§ Your task
Your output should be the lines below from the one holding "Outlined on this slice (semi-automatically" through the one holding "- tumour: bounding", transcribed exactly, with no pictures.

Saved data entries
***

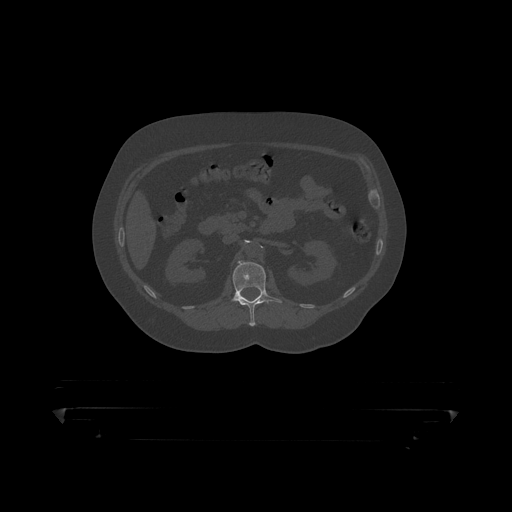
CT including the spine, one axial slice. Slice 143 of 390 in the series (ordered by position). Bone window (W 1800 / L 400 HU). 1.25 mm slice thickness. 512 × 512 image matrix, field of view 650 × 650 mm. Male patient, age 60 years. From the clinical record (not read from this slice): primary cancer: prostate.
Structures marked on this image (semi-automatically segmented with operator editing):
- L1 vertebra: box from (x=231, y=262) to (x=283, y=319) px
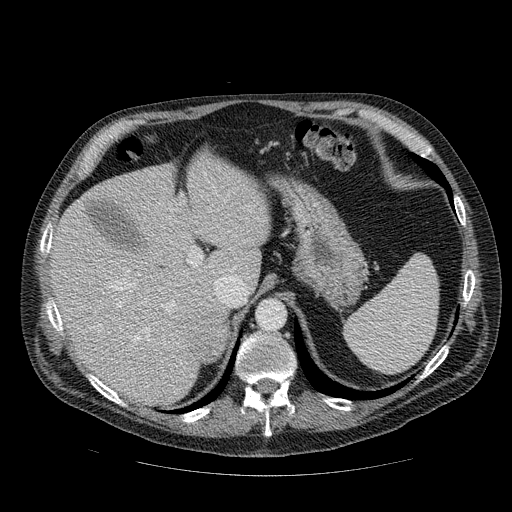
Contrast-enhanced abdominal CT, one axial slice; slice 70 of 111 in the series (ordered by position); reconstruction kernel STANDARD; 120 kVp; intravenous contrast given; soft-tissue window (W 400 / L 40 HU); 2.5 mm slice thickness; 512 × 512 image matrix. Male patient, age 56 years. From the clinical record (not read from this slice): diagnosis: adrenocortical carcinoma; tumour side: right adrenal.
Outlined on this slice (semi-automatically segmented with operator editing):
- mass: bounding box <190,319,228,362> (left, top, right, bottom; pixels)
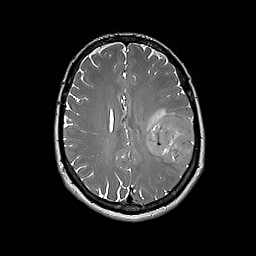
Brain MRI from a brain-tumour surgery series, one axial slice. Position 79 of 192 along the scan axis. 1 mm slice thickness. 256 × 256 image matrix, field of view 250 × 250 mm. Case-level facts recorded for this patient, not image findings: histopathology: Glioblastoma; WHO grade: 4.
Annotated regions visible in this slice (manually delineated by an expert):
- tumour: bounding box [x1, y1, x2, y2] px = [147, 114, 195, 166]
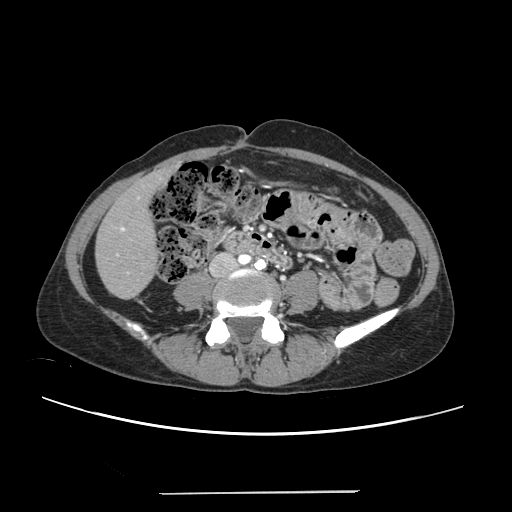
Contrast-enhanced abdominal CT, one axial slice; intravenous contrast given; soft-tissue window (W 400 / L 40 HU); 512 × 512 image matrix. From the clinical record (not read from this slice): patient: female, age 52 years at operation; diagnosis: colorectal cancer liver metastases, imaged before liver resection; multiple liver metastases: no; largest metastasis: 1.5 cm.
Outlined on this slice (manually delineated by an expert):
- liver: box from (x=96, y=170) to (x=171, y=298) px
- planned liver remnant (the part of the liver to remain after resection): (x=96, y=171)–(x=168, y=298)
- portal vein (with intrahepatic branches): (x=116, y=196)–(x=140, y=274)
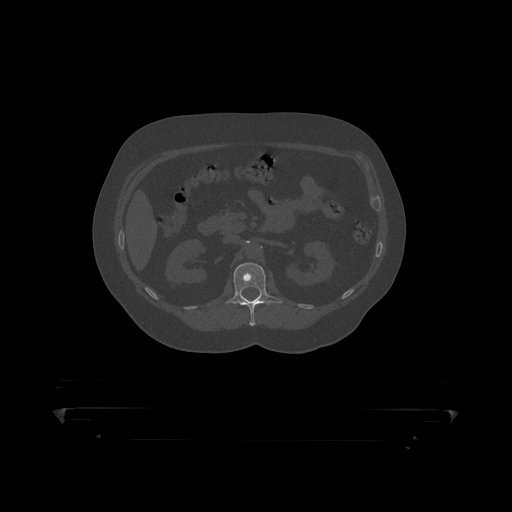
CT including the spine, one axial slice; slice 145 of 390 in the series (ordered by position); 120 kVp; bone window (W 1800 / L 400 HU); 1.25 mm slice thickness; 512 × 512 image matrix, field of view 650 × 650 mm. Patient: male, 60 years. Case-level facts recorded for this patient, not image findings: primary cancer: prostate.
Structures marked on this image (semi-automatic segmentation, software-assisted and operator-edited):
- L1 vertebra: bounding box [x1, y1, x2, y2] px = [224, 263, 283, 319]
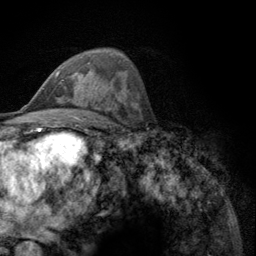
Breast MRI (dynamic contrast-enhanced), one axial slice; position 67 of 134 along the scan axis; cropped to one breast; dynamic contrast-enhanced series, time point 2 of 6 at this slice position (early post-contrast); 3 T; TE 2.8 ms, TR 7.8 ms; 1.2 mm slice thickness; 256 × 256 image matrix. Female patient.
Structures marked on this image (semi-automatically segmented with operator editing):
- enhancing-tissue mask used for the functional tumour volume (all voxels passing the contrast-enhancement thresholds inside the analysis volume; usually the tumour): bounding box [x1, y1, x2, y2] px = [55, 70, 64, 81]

***

§ Solution
Outlined on this slice (semi-automatically segmented with operator editing):
- mass: bounding box <190,319,228,362> (left, top, right, bottom; pixels)
Brain MRI from a brain-tumour surgery series, one axial slice. Position 79 of 192 along the scan axis. 1 mm slice thickness. 256 × 256 image matrix, field of view 250 × 250 mm. Case-level facts recorded for this patient, not image findings: histopathology: Glioblastoma; WHO grade: 4.
Annotated regions visible in this slice (manually delineated by an expert):
- tumour: bounding box [x1, y1, x2, y2] px = [147, 114, 195, 166]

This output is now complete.